BG: He was asleep for four days solid. We threw a couple of parties, y’know, ‘Welcome home from the Giro, Jay’ parties and Kerri would turn up and say “Sorry – he’s been asleep all day, he’s still asleep, he can’t make it”
KM: Seriously, it kills him! He gets sick – not just tired, sick. You forget how much pressure it is on the body.
BG: Nic had a coach in Australia, Pat Jonker, who always said “If you’re walking, stand; if you’re standing, sit; if you’re sitting, lay down; if you’re laying down – go to sleep”. I think when you move in with someone it’s difficult to understand at first unless you’ve ridden professionally yourself. I’ll say to Nic “Ok, you’ve only been on a three hour ride today so let’s go walk the dog in the afternoon!” and he’s like “Errmm…No” To which I say “Yeah, but you’re not that tired, you only did three hours, not six!”. No. Not happening. Nic’s very good now- not so at first – with helping with housework, groceries, etcetera, but still very much abides by the whole ‘get home from training, eat, shower, eat, sleep, eat again’ – and then doesn’t move until he has to eat yet again! But, that’s the life we signed up for!

### SUPPLIED INFORMATION
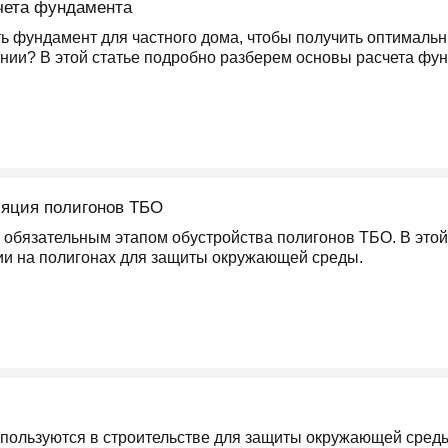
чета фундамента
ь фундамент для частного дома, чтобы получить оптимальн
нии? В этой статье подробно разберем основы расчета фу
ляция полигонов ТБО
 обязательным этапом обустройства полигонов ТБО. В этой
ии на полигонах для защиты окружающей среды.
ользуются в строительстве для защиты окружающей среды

---

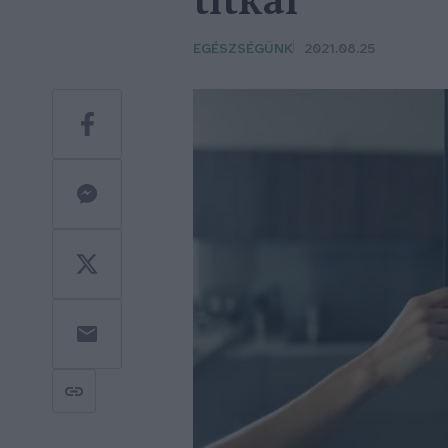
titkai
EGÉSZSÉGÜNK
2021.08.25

### AIM OF THE EXERCISE
Please reproduce the interview passage about living with professional cyclists in full, word for word.

### YOUR RESPONSE
BG: He was asleep for four days solid. We threw a couple of parties, y’know, ‘Welcome home from the Giro, Jay’ parties and Kerri would turn up and say “Sorry – he’s been asleep all day, he’s still asleep, he can’t make it”
KM: Seriously, it kills him! He gets sick – not just tired, sick. You forget how much pressure it is on the body.
BG: Nic had a coach in Australia, Pat Jonker, who always said “If you’re walking, stand; if you’re standing, sit; if you’re sitting, lay down; if you’re laying down – go to sleep”. I think when you move in with someone it’s difficult to understand at first unless you’ve ridden professionally yourself. I’ll say to Nic “Ok, you’ve only been on a three hour ride today so let’s go walk the dog in the afternoon!” and he’s like “Errmm…No” To which I say “Yeah, but you’re not that tired, you only did three hours, not six!”. No. Not happening. Nic’s very good now- not so at first – with helping with housework, groceries, etcetera, but still very much abides by the whole ‘get home from training, eat, shower, eat, sleep, eat again’ – and then doesn’t move until he has to eat yet again! But, that’s the life we signed up for!